───── DATA RECORDS ─────

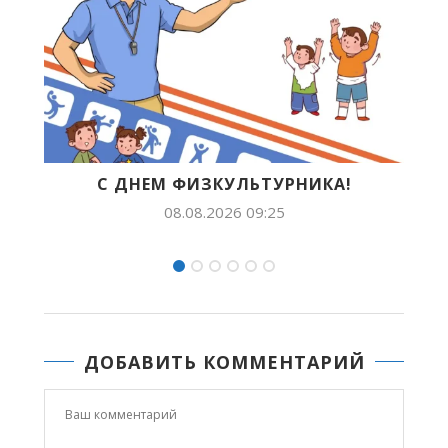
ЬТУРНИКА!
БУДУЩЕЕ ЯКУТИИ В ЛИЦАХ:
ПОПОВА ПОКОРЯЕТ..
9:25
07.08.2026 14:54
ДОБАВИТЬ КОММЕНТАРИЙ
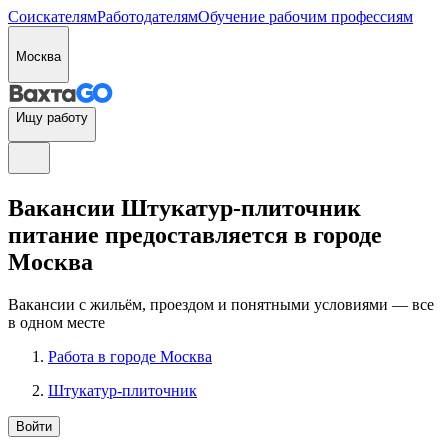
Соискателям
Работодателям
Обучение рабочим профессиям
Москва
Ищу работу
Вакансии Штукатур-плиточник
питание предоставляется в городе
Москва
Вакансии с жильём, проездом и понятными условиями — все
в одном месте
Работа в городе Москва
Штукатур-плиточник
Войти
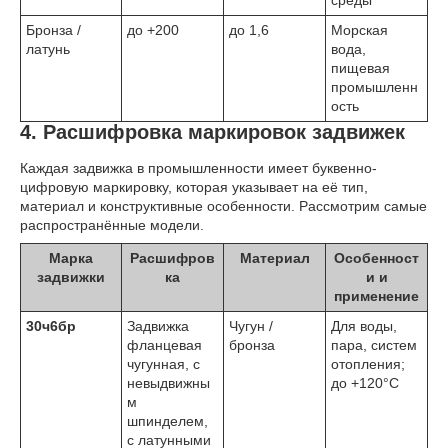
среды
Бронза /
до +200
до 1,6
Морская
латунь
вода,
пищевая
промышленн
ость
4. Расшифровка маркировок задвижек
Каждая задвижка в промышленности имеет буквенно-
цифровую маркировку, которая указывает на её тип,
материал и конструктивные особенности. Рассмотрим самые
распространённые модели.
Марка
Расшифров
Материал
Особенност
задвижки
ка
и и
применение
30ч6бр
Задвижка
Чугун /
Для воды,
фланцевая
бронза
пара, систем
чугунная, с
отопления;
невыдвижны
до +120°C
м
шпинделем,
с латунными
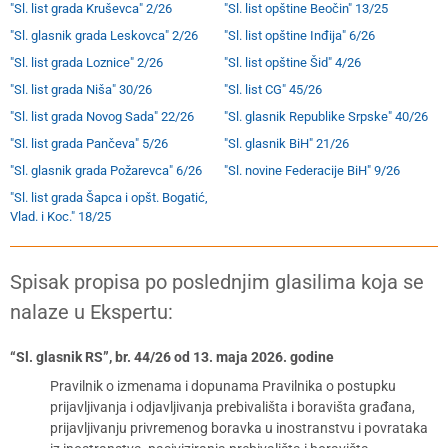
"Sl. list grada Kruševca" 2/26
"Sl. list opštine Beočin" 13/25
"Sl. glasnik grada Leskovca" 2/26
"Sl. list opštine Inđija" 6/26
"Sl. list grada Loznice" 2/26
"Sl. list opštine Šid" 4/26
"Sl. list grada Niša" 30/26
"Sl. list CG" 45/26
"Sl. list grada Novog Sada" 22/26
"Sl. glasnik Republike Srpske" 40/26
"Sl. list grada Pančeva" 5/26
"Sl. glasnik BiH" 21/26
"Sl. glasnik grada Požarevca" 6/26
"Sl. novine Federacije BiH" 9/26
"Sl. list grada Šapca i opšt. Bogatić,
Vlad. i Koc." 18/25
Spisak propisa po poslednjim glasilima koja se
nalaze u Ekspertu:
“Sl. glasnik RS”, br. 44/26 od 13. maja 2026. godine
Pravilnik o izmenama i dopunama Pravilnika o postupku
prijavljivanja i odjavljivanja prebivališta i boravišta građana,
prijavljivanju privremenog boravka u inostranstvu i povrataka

─────

Once you find the string "grada" in a line of the records, copy that line.

### PROBLEM SOLUTION
"Sl. list grada Kruševca" 2/26
"Sl. glasnik grada Leskovca" 2/26
"Sl. list grada Loznice" 2/26
"Sl. list grada Niša" 30/26
"Sl. list grada Novog Sada" 22/26
"Sl. list grada Pančeva" 5/26
"Sl. glasnik grada Požarevca" 6/26
"Sl. list grada Šapca i opšt. Bogatić,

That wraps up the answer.